◆ PROBLEM TO WORK ON ◆
Bring together every line in the data that includes "meat".

--- DATA Enclosed Below ---

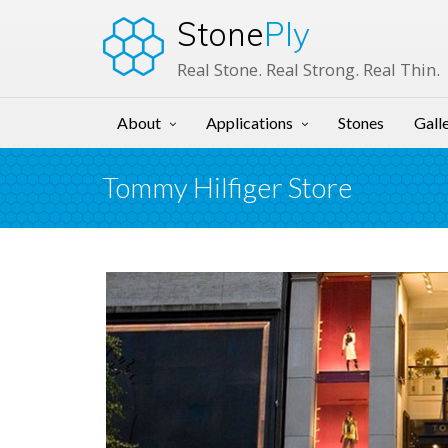
Stone
Ply
Real Stone. Real Strong. Real Thin.
About
Applications
Stones
Gall
Tommy Hilfiger Store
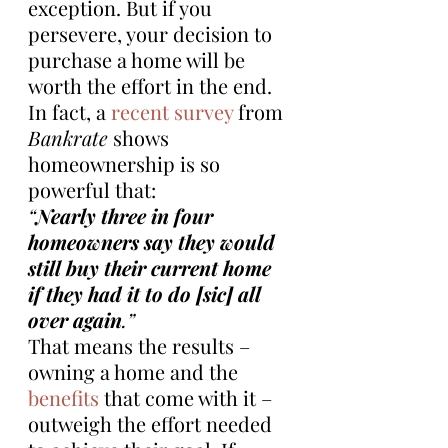
exception. But if you 
persevere, your decision to 
purchase a home will be 
worth the effort in the end. 
In fact, a 
recent survey
 from 
Bankrate
 shows 
homeownership is so 
powerful that:
“
Nearly three in four 
homeowners say they would 
still buy their current home 
if they had it to do [sic] all 
over again
.”
That means the results – 
owning a home and the 
benefits
 that come with it – 
outweigh the effort needed 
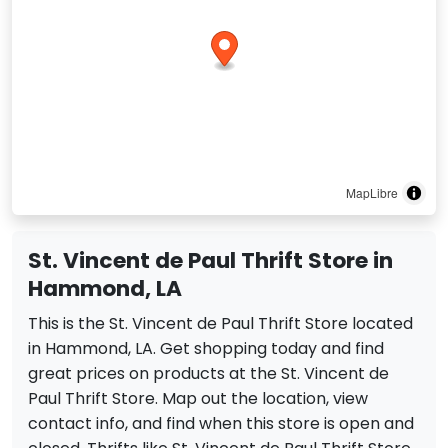
MapLibre
St. Vincent de Paul Thrift Store in
Hammond, LA
This is the St. Vincent de Paul Thrift Store located
in Hammond, LA. Get shopping today and find
great prices on products at the St. Vincent de
Paul Thrift Store. Map out the location, view
contact info, and find when this store is open and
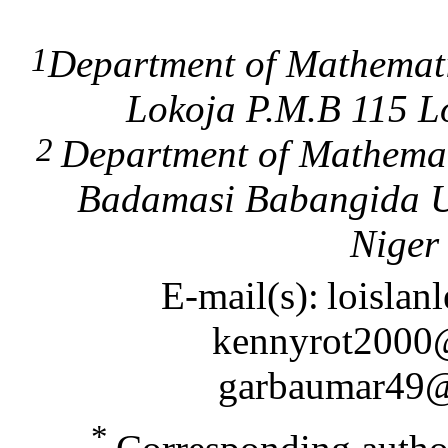
1
Department of Mathemati
Lokoja P.M.B 115 Lo
2
Department of Mathemat
Badamasi Babangida Un
Niger 
E-mail(s):
loisla
kennyrot2000
garbaumar49
*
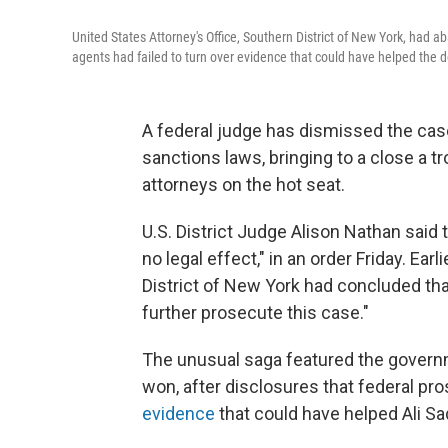
United States Attorney's Office, Southern District of New York, had a
agents had failed to turn over evidence that could have helped the 
A federal judge has dismissed the cas
sanctions laws, bringing to a close a 
attorneys on the hot seat.
U.S. District Judge Alison Nathan said 
no legal effect," in an order Friday. Earl
District of New York had concluded that 
further prosecute this case."
The unusual saga featured the governm
won, after disclosures that federal p
evidence
that could have helped Ali 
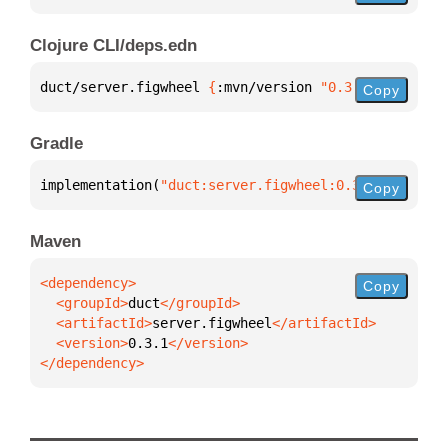
Clojure CLI/deps.edn
duct/server.figwheel 
{
:mvn/version 
"0.3.1"
}
Copy
Gradle
implementation(
"duct:server.figwheel:0.3.1"
)
Copy
Maven
Copy
  <groupId>
duct
  <artifactId>
server.figwheel
  <version>
0.3.1
</dependency>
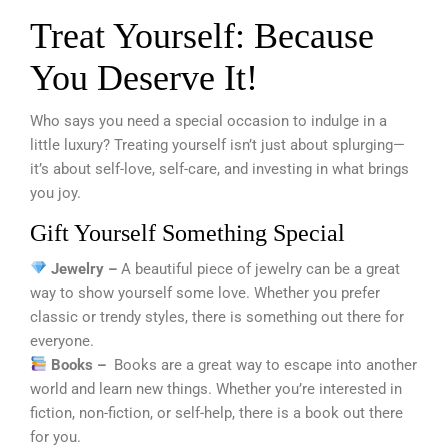
Treat Yourself: Because
You Deserve It!
Who says you need a special occasion to indulge in a
little luxury? Treating yourself isn’t just about splurging—
it’s about self-love, self-care, and investing in what brings
you joy.
Gift Yourself Something Special
Jewelry –
A beautiful piece of jewelry can be a great
way to show yourself some love. Whether you prefer
classic or trendy styles, there is something out there for
everyone.
Books –
Books are a great way to escape into another
world and learn new things. Whether you’re interested in
fiction, non-fiction, or self-help, there is a book out there
for you.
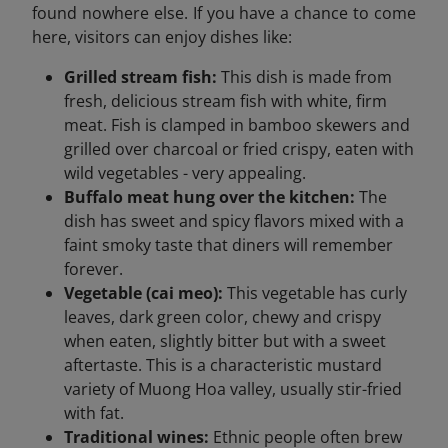
found nowhere else. If you have a chance to come
here, visitors can enjoy dishes like:
Grilled stream fish:
This dish is made from
fresh, delicious stream fish with white, firm
meat. Fish is clamped in bamboo skewers and
grilled over charcoal or fried crispy, eaten with
wild vegetables - very appealing.
Buffalo meat hung over the kitchen:
The
dish has sweet and spicy flavors mixed with a
faint smoky taste that diners will remember
forever.
Vegetable (cai meo):
This vegetable has curly
leaves, dark green color, chewy and crispy
when eaten, slightly bitter but with a sweet
aftertaste. This is a characteristic mustard
variety of Muong Hoa valley, usually stir-fried
with fat.
Traditional wines:
Ethnic people often brew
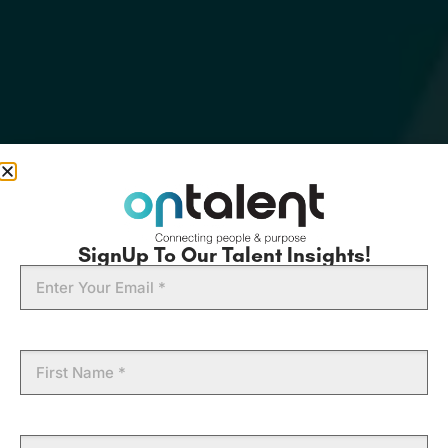
SignUp To Our Talent Insights!
Email
First
Name
Last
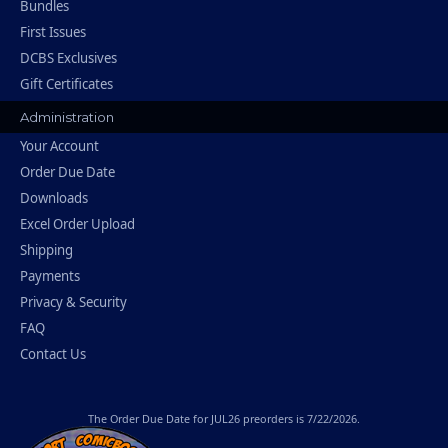
Bundles
First Issues
DCBS Exclusives
Gift Certificates
Administration
Your Account
Order Due Date
Downloads
Excel Order Upload
Shipping
Payments
Privacy & Security
FAQ
Contact Us
The
Order Due Date
for JUL26 preorders is 7/22/2026.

--- End of Enclosed DATA ---

◆ OUTPUT OF THE EXERCISE ◆
meat. Fish is clamped in bamboo skewers and
Buffalo meat hung over the kitchen:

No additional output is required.